A number of the community-oriented strategies explored in Part II help open the door to dealing with foundational problems of this kind – especially specific policies aimed at achieving greater local economic stability and thereby individual job security, and the emphasis placed upon strategies designed to nurture community economic and social well-being. Locally anchored worker-owned firms, CDCs, municipal enterprises, and the like also further such goals (as well as the general principle that wealth ownership should benefit the larger community).
The development of a secure community, as we have seen, is of strategic – not simply tactical – importance for other reasons as well. In the absence of economic security localities have very little ability to resist corporate relocation threats that run counter to a variety of ecologically significant measures. This, in turn, weakens the general capacity of communities to develop ongoing support for ecologically significant standards.
Wealth-related approaches to financing changes in work pressures and free time could also obviously help increase community participation and contribute to nurturing the networks that sustain and create the reality of “community” as a lived experience. Free time is the precondition, too, of developing meaningful individual pursuits in the arts, crafts, and education – and thereby encouraging ways other than consumption to fulfill personal identity goals.
Viewed in broader historical perspective, it is clear that the growth and power dynamics of large economic enterprises (private and public alike) present fundamental environmental challenges in all political-economic systems. Corporate growth-driven priorities that are inimical to a regime of reduced consumption, reduced material resource use, and ecological sustainability are particularly difficult to contain. In general, the Pluralist Commonwealth strategies attempt to slowly and steadily undercut the economic and social forces that permit unrestrained expansion by building up converging lines of foundational restructuring over time. Especially important are those that reduce key inequality and psychological consumption drivers, on the one hand, and measures designed to establish conditions needed to develop new community cultural norms, on the other. In addition, public accountability and transparency are basic principles of the Public Trust and other public wealth-investing institutions. We have previously also noted some of the ways public utilities have achieved high efficiencies and reduced energy consumption.

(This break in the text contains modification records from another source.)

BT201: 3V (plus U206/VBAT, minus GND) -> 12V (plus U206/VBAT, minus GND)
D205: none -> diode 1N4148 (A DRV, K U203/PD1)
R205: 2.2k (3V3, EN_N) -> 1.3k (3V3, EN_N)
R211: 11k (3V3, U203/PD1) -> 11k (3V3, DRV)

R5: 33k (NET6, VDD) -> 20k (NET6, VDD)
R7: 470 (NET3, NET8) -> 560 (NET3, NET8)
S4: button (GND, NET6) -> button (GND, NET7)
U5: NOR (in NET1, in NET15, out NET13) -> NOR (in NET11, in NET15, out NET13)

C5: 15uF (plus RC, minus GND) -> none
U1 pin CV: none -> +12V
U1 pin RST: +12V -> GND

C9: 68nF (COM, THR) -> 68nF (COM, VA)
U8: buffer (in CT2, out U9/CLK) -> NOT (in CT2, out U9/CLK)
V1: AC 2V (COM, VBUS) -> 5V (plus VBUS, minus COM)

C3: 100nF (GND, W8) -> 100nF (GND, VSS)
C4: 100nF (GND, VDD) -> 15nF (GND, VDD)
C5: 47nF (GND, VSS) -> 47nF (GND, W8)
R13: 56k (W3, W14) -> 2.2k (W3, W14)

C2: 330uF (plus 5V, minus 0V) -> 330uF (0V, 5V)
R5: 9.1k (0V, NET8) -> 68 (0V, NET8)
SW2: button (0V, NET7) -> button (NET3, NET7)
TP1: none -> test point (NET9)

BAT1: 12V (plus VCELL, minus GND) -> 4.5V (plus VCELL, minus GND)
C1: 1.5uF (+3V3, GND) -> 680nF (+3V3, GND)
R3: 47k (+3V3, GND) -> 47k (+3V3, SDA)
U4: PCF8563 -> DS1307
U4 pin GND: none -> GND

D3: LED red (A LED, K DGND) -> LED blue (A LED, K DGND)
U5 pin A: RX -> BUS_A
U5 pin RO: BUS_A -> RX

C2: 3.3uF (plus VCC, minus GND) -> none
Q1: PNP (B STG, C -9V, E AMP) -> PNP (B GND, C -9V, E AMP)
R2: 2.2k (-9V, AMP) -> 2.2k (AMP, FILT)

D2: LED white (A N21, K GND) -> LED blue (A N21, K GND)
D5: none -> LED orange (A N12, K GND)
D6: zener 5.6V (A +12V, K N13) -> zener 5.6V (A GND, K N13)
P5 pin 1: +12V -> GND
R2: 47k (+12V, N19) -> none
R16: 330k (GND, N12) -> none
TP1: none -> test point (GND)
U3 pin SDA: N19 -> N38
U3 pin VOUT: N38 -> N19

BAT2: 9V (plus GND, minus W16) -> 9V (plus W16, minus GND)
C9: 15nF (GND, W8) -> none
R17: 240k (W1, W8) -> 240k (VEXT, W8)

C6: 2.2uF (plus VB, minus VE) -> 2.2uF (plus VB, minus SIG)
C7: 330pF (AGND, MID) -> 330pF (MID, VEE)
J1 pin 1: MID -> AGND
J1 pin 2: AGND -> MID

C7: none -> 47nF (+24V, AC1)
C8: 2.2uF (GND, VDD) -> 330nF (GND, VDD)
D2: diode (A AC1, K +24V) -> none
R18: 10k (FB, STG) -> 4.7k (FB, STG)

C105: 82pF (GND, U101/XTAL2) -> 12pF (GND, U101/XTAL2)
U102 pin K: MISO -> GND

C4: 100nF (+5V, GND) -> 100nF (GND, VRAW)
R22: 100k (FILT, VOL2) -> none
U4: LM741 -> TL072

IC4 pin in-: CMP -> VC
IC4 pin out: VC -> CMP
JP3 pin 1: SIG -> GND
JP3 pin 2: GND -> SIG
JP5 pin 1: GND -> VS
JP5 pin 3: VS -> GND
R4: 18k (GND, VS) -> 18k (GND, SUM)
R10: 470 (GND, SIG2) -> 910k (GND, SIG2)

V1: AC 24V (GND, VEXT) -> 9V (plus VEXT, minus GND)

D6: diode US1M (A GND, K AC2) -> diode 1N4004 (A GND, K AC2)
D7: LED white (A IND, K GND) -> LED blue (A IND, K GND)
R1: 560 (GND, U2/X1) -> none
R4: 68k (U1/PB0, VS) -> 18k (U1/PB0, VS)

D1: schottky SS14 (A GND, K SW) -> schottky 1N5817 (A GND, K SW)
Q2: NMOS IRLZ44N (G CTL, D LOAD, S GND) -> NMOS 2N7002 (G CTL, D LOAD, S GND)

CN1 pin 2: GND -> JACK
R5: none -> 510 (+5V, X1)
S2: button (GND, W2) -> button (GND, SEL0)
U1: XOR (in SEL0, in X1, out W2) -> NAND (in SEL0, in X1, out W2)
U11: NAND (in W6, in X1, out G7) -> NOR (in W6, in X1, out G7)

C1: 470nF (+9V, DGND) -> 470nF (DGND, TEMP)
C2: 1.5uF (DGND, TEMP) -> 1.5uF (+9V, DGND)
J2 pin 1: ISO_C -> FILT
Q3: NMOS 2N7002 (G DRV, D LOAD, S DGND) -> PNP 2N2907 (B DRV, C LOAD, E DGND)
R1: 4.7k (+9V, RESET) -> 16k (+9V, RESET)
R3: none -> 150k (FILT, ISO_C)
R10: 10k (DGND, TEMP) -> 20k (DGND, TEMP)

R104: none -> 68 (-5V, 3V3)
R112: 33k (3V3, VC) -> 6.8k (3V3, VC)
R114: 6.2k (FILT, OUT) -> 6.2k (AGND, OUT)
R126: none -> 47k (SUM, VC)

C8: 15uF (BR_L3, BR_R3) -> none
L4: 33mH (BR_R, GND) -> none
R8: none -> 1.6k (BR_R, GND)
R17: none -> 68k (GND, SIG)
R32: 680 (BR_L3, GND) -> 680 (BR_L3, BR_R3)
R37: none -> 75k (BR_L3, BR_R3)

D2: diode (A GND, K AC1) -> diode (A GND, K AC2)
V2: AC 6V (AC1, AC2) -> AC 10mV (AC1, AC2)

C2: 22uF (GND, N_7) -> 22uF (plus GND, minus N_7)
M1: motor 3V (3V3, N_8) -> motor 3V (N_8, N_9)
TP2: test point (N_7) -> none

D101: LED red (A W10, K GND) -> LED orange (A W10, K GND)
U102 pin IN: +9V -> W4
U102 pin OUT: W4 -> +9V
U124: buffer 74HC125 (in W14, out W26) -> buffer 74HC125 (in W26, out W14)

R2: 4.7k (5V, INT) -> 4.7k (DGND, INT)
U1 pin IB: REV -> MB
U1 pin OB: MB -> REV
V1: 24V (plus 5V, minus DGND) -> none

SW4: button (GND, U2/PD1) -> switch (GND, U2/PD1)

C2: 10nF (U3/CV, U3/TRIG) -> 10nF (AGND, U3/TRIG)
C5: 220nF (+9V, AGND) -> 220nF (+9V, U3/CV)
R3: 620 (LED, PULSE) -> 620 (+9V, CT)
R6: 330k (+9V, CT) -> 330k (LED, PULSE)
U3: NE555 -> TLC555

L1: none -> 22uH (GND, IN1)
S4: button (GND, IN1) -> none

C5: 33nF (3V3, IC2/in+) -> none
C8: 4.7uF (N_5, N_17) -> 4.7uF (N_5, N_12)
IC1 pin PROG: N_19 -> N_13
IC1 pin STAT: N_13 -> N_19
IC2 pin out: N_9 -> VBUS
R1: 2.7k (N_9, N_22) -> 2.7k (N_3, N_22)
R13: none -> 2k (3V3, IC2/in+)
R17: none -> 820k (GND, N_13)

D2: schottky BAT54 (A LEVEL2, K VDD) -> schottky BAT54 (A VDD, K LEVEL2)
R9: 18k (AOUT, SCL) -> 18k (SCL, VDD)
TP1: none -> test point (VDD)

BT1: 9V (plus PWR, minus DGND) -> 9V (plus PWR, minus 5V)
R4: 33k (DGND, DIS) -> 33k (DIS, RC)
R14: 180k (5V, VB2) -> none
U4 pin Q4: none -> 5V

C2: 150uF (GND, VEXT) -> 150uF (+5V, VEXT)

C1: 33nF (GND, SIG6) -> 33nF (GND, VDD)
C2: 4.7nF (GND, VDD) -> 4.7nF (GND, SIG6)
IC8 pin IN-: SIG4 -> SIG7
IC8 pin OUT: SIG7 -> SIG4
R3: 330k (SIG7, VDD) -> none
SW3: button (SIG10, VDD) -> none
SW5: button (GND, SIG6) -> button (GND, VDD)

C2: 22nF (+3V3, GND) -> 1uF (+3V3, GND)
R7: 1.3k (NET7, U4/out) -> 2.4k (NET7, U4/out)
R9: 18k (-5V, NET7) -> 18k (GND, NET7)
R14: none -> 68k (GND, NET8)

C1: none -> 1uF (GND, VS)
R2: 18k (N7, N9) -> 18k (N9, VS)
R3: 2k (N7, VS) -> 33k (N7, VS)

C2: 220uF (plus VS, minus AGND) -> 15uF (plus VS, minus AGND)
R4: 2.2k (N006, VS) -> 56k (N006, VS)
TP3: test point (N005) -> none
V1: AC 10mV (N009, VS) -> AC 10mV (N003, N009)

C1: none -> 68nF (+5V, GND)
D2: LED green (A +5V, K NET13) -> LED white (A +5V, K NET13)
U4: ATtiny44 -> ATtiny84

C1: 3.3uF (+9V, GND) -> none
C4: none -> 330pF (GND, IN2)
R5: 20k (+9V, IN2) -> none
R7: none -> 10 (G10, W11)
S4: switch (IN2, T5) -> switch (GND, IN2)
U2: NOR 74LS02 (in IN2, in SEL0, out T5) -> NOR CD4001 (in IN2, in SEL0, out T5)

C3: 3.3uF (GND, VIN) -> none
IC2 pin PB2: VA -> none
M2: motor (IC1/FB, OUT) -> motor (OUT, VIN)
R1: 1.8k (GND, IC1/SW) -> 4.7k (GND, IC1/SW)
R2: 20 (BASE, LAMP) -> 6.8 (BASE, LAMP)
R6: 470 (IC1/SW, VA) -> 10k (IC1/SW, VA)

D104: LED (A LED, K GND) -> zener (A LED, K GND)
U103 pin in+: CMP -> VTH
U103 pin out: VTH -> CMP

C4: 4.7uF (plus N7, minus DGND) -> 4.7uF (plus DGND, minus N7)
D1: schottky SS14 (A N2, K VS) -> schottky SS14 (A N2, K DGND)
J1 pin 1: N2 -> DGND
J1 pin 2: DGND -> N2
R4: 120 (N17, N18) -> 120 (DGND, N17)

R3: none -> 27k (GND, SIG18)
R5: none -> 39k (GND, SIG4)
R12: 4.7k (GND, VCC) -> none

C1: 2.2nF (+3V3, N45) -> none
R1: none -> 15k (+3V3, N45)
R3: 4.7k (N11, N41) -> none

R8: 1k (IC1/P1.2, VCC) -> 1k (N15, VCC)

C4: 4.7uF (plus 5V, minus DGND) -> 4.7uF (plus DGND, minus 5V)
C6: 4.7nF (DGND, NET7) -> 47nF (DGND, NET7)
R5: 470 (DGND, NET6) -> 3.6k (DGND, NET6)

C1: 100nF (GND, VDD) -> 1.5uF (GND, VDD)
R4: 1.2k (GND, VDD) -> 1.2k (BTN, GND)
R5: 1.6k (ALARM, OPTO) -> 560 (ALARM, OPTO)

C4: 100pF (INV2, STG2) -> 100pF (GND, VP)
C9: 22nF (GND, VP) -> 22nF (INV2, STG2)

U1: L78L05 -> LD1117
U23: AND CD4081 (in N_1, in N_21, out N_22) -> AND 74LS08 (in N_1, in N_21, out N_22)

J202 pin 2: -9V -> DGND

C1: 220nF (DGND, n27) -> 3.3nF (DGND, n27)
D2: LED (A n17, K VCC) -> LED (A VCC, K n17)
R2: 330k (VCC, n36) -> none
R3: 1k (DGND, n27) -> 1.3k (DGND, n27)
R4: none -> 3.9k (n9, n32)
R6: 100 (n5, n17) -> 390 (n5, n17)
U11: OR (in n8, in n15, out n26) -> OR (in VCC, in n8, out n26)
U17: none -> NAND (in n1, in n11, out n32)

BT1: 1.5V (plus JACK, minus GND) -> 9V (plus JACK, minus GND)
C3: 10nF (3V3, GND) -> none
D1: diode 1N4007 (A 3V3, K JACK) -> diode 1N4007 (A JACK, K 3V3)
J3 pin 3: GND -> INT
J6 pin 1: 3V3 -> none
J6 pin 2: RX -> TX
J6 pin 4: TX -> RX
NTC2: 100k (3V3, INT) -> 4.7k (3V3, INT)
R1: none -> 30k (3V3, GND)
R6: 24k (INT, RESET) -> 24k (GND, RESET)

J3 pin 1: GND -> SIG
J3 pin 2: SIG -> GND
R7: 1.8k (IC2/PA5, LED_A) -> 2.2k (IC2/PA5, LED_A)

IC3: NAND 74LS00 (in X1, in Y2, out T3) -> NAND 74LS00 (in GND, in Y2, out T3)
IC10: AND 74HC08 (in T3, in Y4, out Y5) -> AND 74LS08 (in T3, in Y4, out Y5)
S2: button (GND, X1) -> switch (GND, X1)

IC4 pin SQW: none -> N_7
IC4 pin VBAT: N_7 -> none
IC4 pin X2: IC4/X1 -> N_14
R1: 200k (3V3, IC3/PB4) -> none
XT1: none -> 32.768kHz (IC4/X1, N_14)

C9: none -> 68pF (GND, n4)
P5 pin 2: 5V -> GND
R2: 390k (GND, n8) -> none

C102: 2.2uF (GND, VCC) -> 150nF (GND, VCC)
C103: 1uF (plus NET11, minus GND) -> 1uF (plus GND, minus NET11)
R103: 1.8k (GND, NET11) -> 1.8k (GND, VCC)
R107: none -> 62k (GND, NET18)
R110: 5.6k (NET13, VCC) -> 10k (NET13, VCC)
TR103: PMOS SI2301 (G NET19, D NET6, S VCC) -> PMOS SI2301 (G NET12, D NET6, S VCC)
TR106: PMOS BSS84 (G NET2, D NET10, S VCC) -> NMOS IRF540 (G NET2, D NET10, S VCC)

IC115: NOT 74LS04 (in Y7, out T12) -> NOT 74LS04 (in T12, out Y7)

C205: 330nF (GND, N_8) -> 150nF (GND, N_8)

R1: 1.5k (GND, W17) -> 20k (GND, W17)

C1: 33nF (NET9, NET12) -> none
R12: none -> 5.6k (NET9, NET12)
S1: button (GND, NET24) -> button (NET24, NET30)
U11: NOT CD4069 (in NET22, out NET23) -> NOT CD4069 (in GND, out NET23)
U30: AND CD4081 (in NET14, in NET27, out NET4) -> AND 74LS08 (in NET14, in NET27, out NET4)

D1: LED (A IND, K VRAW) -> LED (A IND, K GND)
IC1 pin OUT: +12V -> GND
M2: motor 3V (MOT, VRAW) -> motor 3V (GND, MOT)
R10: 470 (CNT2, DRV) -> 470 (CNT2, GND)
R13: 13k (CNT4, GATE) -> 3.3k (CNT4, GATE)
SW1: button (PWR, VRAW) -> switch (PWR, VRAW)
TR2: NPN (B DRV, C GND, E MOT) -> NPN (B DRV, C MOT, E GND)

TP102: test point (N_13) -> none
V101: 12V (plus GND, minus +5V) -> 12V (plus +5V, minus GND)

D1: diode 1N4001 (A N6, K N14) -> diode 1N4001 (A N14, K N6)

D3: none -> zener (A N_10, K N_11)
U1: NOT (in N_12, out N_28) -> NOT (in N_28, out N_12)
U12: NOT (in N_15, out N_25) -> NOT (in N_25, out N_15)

In all of this, we are again obviously beginning to confront some of the most far-reaching and difficult issues likely to challenge not only the U.S. political economy but virtually every political economy over the coming century. It is by no means clear that viable solutions will ever be found to the problem of ecological sustainability – or that those concerned with the environment will come to terms with the need to form alliances with others beginning to confront some of the common resource-related issues and systemic questions involved.
What is clear is that any attempt to deal seriously with the central issues will ultimately require a self-conscious effort to move beyond the conceptual limits of traditional approaches to consider strategies that confront the underlying sources of the problem.